Close
Close

Votes at 16

Gabriella Jozwiak

David Cameron must be confident that his conference pledge to scrap benefits for the under-25s will help the Tories win the next election, even if it leaves a million young people homeless and penniless. His promise that the young will ‘earn or learn’ rather than ‘opt for a life on benefits’ may be popular among welfare opponents, but it’s a nonsensical way to get the young into education, employment or training.

Last month, Cameron asked the Cabinet secretary, Jeremy Heywood, to look into the government’s strategy for reducing youth unemployment, in a tacit admission that their policies aren’t working. Through the billion-pound Youth Contract, employers are offered subsidies if they take on unemployed 18 to 24-year-olds (for some reason giving benefits to corporations is politically more acceptable than giving them to people). In its first year there were funds for up to 160,000 jobs; only 4690 people were hired under the scheme. Ofsted found schools were struggling to provide adequate careers advice after the government handed them this duty from local authorities. University applications were down 6 per cent this year, potential students deterred by the £9000 fees.

Perhaps Cameron thinks he has nothing to worry about. Young people are the least likely to vote: only 44 per cent of those aged between 18 and 25 turned out at the 2010 general election, compared to 76 per cent of the over-65s. And those who do vote are anyway more likely to vote Labour – which is no doubt one of the reasons for Ed Miliband’s plan to lower the voting age to 16. His announcement was met with predictable scorn in the right-wing press: ‘Our children’s generation is astonishingly uninterested,’ Charles Moore wrote in the Spectator. The Labour MP Tom Harris told the Daily Mail the idea was ‘an obsession of a tiny minority’. The British Youth Council (BYC) points out that lowering the voting age will enfranchise 1.5 million people.

Georgina Howarth, a 14-year-old from Cambridgeshire, said at the Labour Party Conference:

The bottom line is that the old men making these changes don't have to live through them. The very voices that should be heard the loudest in these debates are not heard at all. Is it any wonder that we are branded a generation that is politically uninterested when the politicians have no interest in what we have to say?

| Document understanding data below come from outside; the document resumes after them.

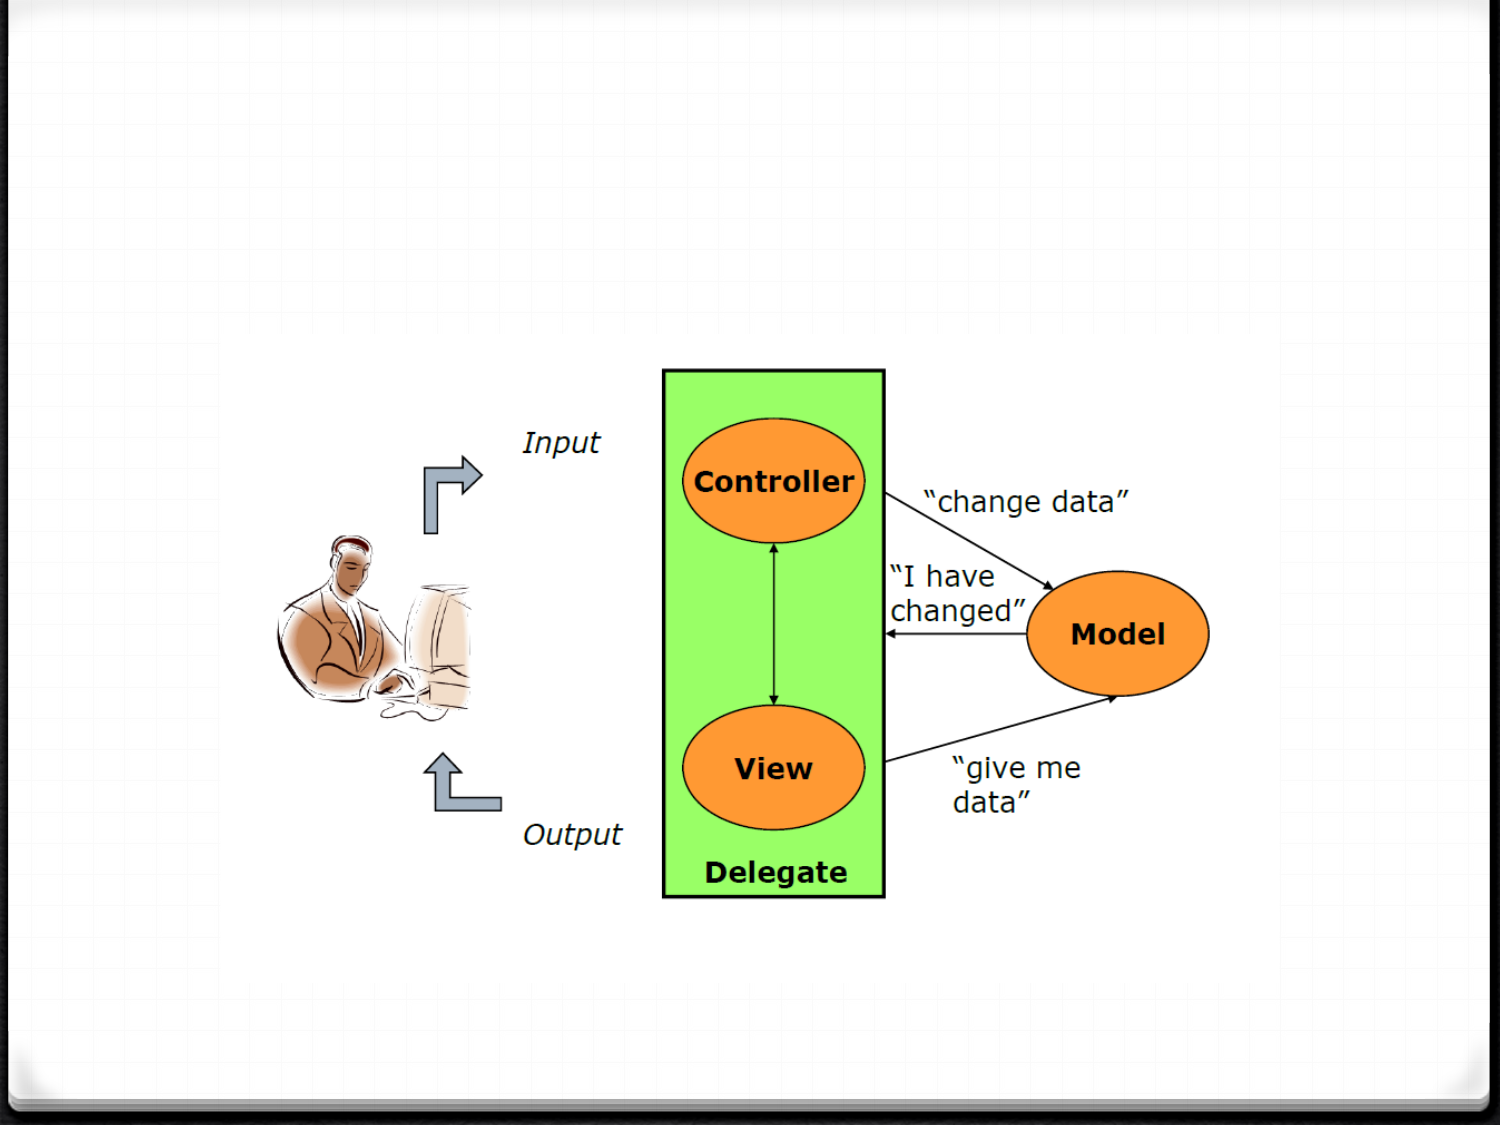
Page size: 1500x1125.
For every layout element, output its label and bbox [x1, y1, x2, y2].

picture [0, 0, 1500, 1125]
list [220, 334, 1280, 983]
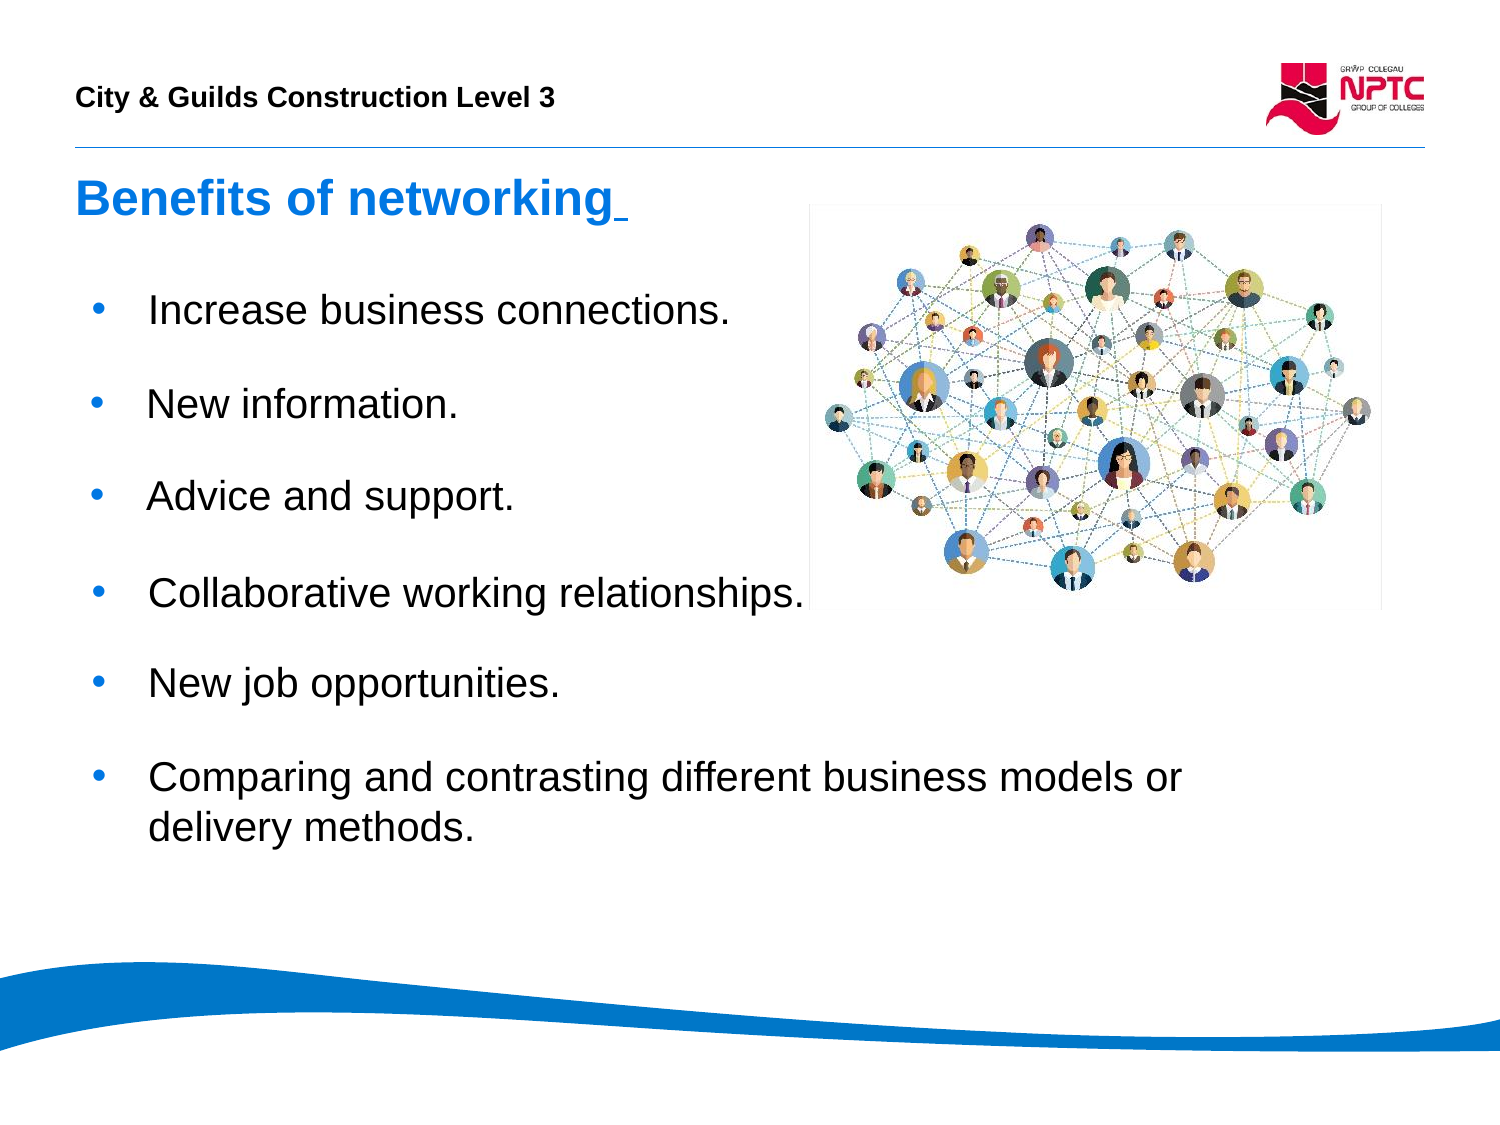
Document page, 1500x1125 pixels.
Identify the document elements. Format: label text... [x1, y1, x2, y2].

picture [809, 203, 1383, 610]
text_box Advice and support. [74, 461, 804, 527]
text_box Collaborative working relationships. [76, 558, 1471, 624]
text_box Increase business connections. [76, 275, 804, 341]
text_box Comparing and contrasting different business models or delivery methods. [77, 742, 1339, 858]
text_box New information. [75, 369, 804, 435]
picture [1266, 63, 1424, 135]
text_box New job opportunities. [76, 648, 869, 714]
title Benefits of networking [74, 165, 1426, 229]
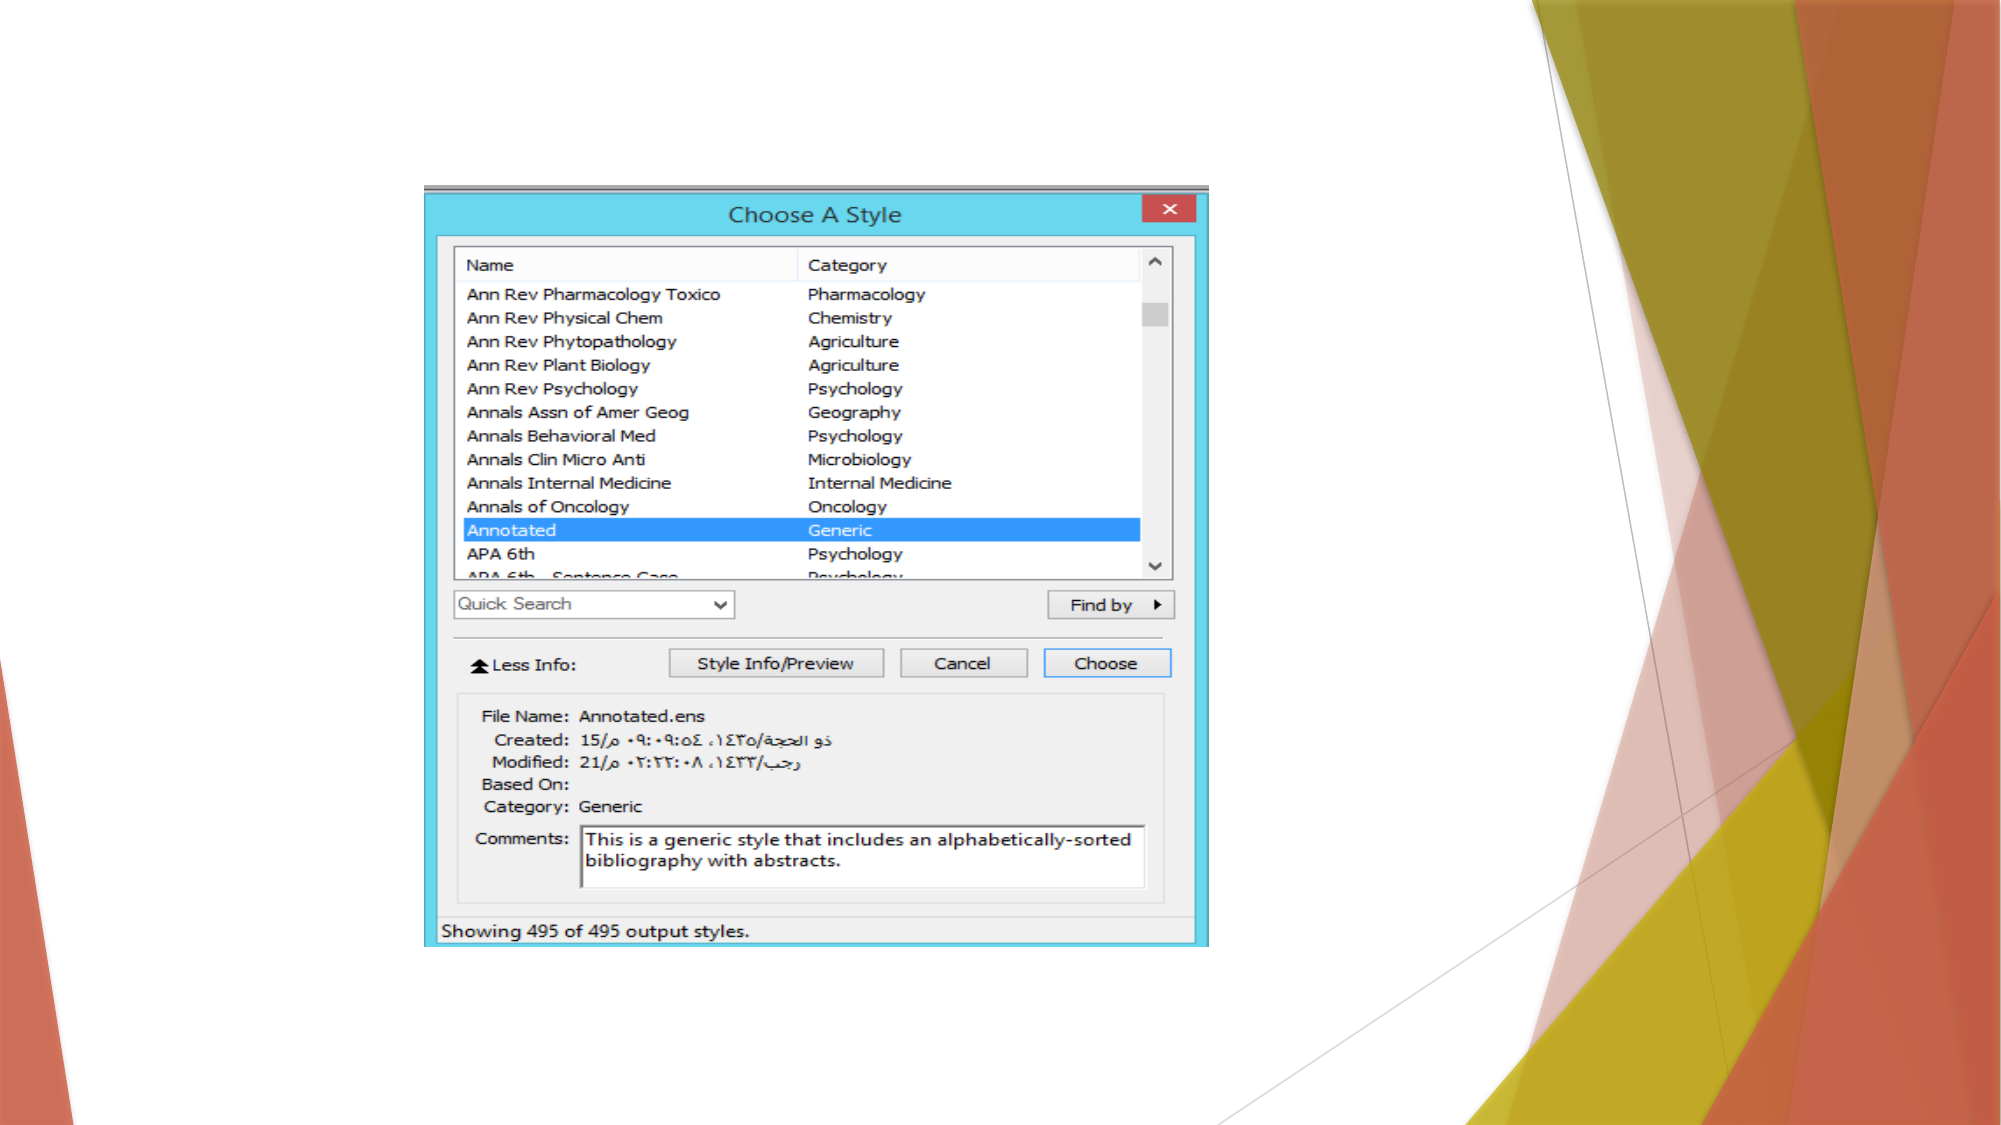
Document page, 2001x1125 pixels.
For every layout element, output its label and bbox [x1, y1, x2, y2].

list [424, 185, 1209, 948]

One way they try to make politicians listen to them is through the UK Youth Parliament, which is managed by the BYC. The 369 MYPs (at least one from each local authority) and 230 deputy MYPs, aged between 11 and 18, are elected by their peers; a million people have voted in youth elections in the last two years. MYPs represent their constituents’ views to MPs and councillors. Since 2009, they’ve held an annual debate in the House of Commons (the next one will be on 15 November).

UKYP’s key campaigns this year – decided by a nationwide ballot in which 253,000 people voted – called for equal marriage rights for all; more support for young people looking for work and an end to unpaid internships; scrapping the tiered minimum wage (under-18s get £3.72 an hour, compared to £6.31 if you’re over 21); cheaper public transport (once you turn 16 you’re no longer eligible for child fares); and an overhaul of personal, social and health education in schools.

Are the young people involved in UKYP among those likely to be affected by exclusion from housing benefits and Job Seekers Allowance? Some of them are: a recent survey of more than 6000 people involved with the BYC found 20 per cent had received free school meals (while 21 per cent came from black and minority ethnic groups, 13 per cent were gay or lesbian and 10 per cent were disabled – a lot more diverse than the Houses of Parliament). And in 2015, many of them will be old enough to vote.


Comments


  • 22 October 2013 at 8:03am
    Wagner says:
    At 16, one is frequently in charge of the single most deadly weapon in the UK -- the automobile. One shops and pays taxes. It is a shame that these people are not allowed the franchise.